Yellen Urges Congress to Increase Spending Limit, Warns of Dire Consequences

• Janet Yellen, the U.S. Secretary of the Treasury, sent a letter to Congress on Friday urging an increase in the spending limit.
• She warned that failure to meet the government’s obligations would cause irreparable harm to the U.S. economy, the livelihoods of all Americans, and global financial stability.
• Secretary Yellen suggested leveraging a process known as „extraordinary measures“ to buy Congress more time before the nation’s borrowing authority is depleted.

On Friday, January 13, 2023, the United States Treasury published a letter written by Janet Yellen, the 78th U.S. Secretary of the Treasury, to the House of Representatives and the newly appointed 55th Speaker, Kevin McCarthy (R-CA). In the letter, Yellen warned of an impending debt limit, which is set to be reached on January 19, 2023, and urged Congress to act swiftly to increase the nation’s borrowing authority of $31.4 trillion in order to avoid defaulting on the US obligations.

Secretary Yellen stated that failure to meet the government’s obligations would cause irreparable harm to the US economy, the livelihoods of all Americans, and global financial stability. She suggested leveraging a process known as “extraordinary measures” to buy Congress more time before the nation’s borrowing authority is depleted. The same letter was sent to House Democratic leader Hakeem Jeffries, Senate majority leader Charles Schumer, Senate Republican leader Mitch McConnell, chairman of the House Committee on Ways and Means Jason Smith, ranking member of the House Committee on Ways and Means Richard E. Neal, chairman of the Senate Committee on Finance Ron Wyden, and ranking member of the Senate Committee on Finance Mike Crapo.

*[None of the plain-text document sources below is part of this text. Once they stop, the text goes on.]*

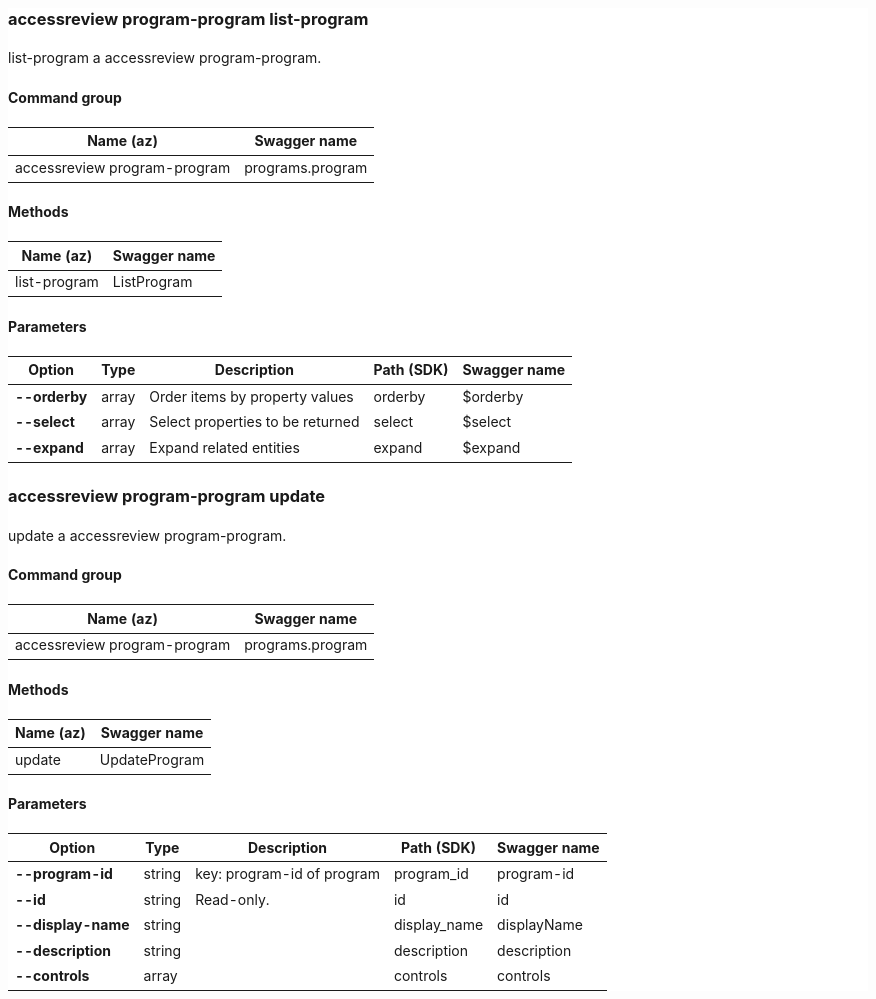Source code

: ### accessreview program-program list-program

list-program a accessreview program-program.

#### Command group
|Name (az)|Swagger name|
|---------|------------|
|accessreview program-program|programs.program|

#### Methods
|Name (az)|Swagger name|
|---------|------------|
|list-program|ListProgram|

#### Parameters
|Option|Type|Description|Path (SDK)|Swagger name|
|------|----|-----------|----------|------------|
|**--orderby**|array|Order items by property values|orderby|$orderby|
|**--select**|array|Select properties to be returned|select|$select|
|**--expand**|array|Expand related entities|expand|$expand|

### accessreview program-program update

update a accessreview program-program.

#### Command group
|Name (az)|Swagger name|
|---------|------------|
|accessreview program-program|programs.program|

#### Methods
|Name (az)|Swagger name|
|---------|------------|
|update|UpdateProgram|

#### Parameters
|Option|Type|Description|Path (SDK)|Swagger name|
|------|----|-----------|----------|------------|
|**--program-id**|string|key: program-id of program|program_id|program-id|
|**--id**|string|Read-only.|id|id|
|**--display-name**|string||display_name|displayName|
|**--description**|string||description|description|
|**--controls**|array||controls|controls|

The Treasury Secretary’s plea to Congress to take swift action comes at a time when the US government is facing the largest budget deficit in its history, projected to reach $3.3 trillion in 2020. The COVID-19 pandemic and the resulting economic recession have further contributed to the deficit, as the government has spent billions of dollars on stimulus packages to help individuals, businesses, and state and local governments.

Increasing the spending limit is likely to be a contentious debate in Congress in the coming weeks. Lawmakers will have to decide whether the increase should be accompanied by spending cuts, revenue increases, or some combination of both. It is also possible that Congress could resort to extraordinary measures in order to buy more time to avoid defaulting on US obligations.

It is clear that Yellen’s letter will put pressure on Congress to take action soon in order to prevent further economic harm. The Secretary of the Treasury has made her stance clear–failure to act swiftly could result in dire consequences for the US economy and the livelihoods of all Americans.